Falar da minha infância é sempre uma aventura prazerosa, porque tive a felicidade de viver em um lugar que me proporcionou certa liberdade para brincar e compartilhar emoções infantis com colegas de escolas e com outros amigos. Brincar na rua, principalmente a noite (na boca da noite) era sempre uma grande alegria. As meninas brincavam frequentemente de cantigas de roda como: "Demarré" e "Pai Francisco". Os meninos gostavam das brincadeiras do "Chicotinho Queimado" e da Picula, porque propiciavam a correria e a disputa. Na minha rua, como já disse, não passava carro, nem existiam carros na cidade naquela época, década de 1950; somente carroças e estas eram recolhidas ao cair da tarde, quando seus proprietários e usuários retornavam para casa depois da "lida" pelo pão de cada dia.
Os brinquedos eram fabricados artesanalmente pelos pais e também comprados na feira: carrinhos de madeira e bonecas de pano. Lembro-me também que existiam bonecas de louça e eu tive uma que se quebrou logo e precisei contentar-me com as de pano. Um de meus irmãos mais novos, o Péricles vulgo Pequinho, tem até hoje uma cicatriz na testa, consequência de uma queda de um caminhão de madeira que meu pai fez para ele e Paulinho, o mais velho, brincarem. Enquanto um sentava na carroceria, o outro empurrava o caminhãozinho e, numa destas experiências, o veículo virou e puft... queda espetacular... para sempre lembrada, pelas funestas consequências!
Em cada rua onde morávamos meus pais faziam muitos amigos. Desta primeira rua, a Barão de cotegipe, lembro-me de alguns, que citarei como os chamava: Dona Cocota e Seu Maninho, que tinham duas filhas, Gracinha e Sonia. Seu Maninho faleceu ainda jovem e Gracinha também. Dona Flora, que morava na casa da esquina. Seu Cipriano e Dona Menininha com a família moravam na casa em frente a minha. Seus filhos: Detinha, Caboquinha, Zelito e Ana Maria. Foram amizades que duram até hoje. Os que já se foram para a Pátria Espiritual (Seu Maninho, Gracinha, Seu Cipriano e Dona Menininha) deixaram boas lembranças e saudades.

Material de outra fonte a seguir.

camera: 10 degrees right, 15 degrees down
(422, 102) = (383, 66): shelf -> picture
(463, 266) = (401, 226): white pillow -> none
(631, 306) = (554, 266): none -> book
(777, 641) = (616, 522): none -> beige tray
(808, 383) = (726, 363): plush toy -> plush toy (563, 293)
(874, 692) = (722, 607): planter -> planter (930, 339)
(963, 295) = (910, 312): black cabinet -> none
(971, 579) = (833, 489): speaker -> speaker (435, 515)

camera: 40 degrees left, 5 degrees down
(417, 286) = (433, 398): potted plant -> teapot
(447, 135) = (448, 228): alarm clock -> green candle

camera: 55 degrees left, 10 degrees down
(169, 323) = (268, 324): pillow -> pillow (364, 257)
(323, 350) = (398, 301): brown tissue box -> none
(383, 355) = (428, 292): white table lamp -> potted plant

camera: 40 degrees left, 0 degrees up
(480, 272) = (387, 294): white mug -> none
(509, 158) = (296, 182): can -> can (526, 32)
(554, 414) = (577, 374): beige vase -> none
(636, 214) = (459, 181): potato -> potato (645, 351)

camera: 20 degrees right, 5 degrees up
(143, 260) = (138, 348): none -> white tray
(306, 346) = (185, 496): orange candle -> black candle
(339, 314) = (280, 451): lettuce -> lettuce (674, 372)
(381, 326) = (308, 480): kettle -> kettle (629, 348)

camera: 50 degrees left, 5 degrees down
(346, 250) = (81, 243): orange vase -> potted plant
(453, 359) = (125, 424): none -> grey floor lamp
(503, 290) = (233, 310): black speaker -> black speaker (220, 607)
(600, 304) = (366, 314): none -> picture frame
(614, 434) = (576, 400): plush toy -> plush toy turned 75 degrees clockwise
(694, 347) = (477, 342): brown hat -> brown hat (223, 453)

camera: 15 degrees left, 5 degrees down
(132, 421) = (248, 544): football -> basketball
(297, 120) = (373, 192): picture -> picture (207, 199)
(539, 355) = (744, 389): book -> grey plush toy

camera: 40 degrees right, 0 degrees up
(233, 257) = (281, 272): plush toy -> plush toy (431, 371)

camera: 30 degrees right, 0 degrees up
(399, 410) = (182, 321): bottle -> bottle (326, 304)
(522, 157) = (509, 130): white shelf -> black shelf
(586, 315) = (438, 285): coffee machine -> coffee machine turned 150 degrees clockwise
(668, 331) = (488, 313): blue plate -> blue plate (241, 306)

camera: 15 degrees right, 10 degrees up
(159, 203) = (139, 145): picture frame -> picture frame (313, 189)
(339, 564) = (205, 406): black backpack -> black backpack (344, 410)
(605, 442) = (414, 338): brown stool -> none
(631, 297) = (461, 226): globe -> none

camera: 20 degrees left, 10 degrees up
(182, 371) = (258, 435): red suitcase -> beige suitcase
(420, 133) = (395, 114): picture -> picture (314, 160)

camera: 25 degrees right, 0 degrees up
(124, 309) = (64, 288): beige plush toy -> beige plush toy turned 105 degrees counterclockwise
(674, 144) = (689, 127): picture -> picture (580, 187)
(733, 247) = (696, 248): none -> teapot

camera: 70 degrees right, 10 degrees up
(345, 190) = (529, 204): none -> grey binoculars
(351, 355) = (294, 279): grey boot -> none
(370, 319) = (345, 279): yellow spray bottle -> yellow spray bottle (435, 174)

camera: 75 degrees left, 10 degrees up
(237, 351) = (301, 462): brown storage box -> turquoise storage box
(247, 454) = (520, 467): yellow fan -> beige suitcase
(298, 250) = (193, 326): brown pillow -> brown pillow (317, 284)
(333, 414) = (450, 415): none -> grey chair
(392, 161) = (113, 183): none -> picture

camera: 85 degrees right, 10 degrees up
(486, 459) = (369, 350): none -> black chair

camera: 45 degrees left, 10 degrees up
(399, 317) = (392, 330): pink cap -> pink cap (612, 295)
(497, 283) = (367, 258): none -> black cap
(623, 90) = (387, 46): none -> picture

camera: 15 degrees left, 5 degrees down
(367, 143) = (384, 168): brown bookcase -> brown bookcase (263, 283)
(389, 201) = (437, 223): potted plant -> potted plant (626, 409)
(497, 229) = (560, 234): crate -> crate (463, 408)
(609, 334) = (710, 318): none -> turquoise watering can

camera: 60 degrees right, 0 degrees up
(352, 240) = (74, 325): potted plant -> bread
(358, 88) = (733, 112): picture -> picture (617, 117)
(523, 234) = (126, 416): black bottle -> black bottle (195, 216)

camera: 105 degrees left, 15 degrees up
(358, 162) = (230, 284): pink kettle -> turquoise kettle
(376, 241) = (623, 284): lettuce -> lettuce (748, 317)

Foto atual da minha primeira rua em Serrinha, esta da qual falo agora,
porque morei em muitas outras.
Minha mãe, filha de descendente de ciganos, adorava se mudar de casa com freqüência.
A casa branca da esquina era de Dona Flora, a porta verde era a casa de Dona Cocota, na época, porque hoje ela mora na mesma rua, em outra casa. O espaço com parede branca era a casa (que não existe mais) da minha professora de Artes, no Ginásio, Lourdes Barbosa. Para ir todos os dias à minha primeira escola, da qual já falei nos primeiros fragmentos, eu subia a rua e dobrava à esquerda na esquina da casa de Dona Flora. Andava cerca de 250 metros aproximadamente, até a pracinha da escola.
Foto atual do armazém de meu pai, onde ele negociava com cereais e com cisal, bem em frente à casa branca, de Dona Flora. Ao mudar-se para Salvador, ele vendeu o armazem e hoje no local funciona a Madereira Batista. A parte onde se lê o nome Batista era o armazém de Seu Cipriano. O atual proprietário unificou os dois.
Na época, quando ainda éramos crianças, usávamos o local para nossas brincadeiras nos momentos de folga da escola. Lembro-me bem de um compartimento hermeticamente fechado por uma laje e uma porta de segurança, que impedia a circulação de ar e que meu pai chamava de imunizador; porque era lá que ele guardava os cereais para melhor conservação até o momento da venda.
Um dia o encontramos vazio e tivemos a idéia de brincar lá dentro, Eu Paulinho e Pequinho. Paulinho, que menino capeta! Sempre gostava de aprontar com os irmãos! Nos trancou lá dentro e para nós foi um momento de pânico total, porque a falta de ar puro, o cheiro de farinha e de outros cereias, nos sufocava. Por sorte meu pai apareceu, nos libertou e deu uma bela carreira em Paulino. Ele ensaiava, mas nunca tinha coragem de bater em nós.